● **Required action**:
From the listing that follows, output everything exactly except the pictures.

● **Records for this exercise**:
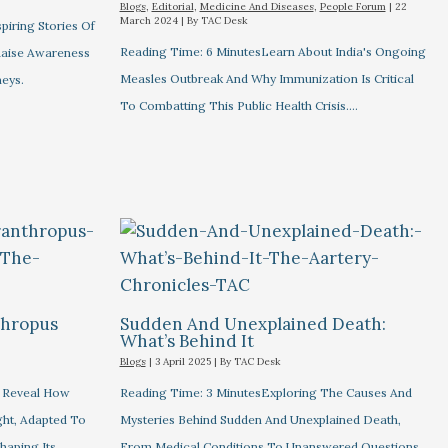
Blogs
,
Editorial
,
Medicine And Diseases
,
People Forum
|
22
March 2024
| By
TAC Desk
piring Stories Of
Reading Time: 6 MinutesLearn About India's Ongoing
 Raise Awareness
Measles Outbreak And Why Immunization Is Critical
eys.
To Combatting This Public Health Crisis.…
thropus
Sudden And Unexplained Death:
What’s Behind It
Blogs
|
3 April 2025
| By
TAC Desk
s Reveal How
Reading Time: 3 MinutesExploring The Causes And
ht, Adapted To
Mysteries Behind Sudden And Unexplained Death,
haping Its…
From Medical Conditions To Unanswered Questions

● **Expected answer**:
Blogs
,
Editorial
,
Medicine And Diseases
,
People Forum
|
22
March 2024
| By
TAC Desk
piring Stories Of
Reading Time: 6 MinutesLearn About India's Ongoing
 Raise Awareness
Measles Outbreak And Why Immunization Is Critical
eys.
To Combatting This Public Health Crisis.…
thropus
Sudden And Unexplained Death:
What’s Behind It
Blogs
|
3 April 2025
| By
TAC Desk
s Reveal How
Reading Time: 3 MinutesExploring The Causes And
ht, Adapted To
Mysteries Behind Sudden And Unexplained Death,
haping Its…
From Medical Conditions To Unanswered Questions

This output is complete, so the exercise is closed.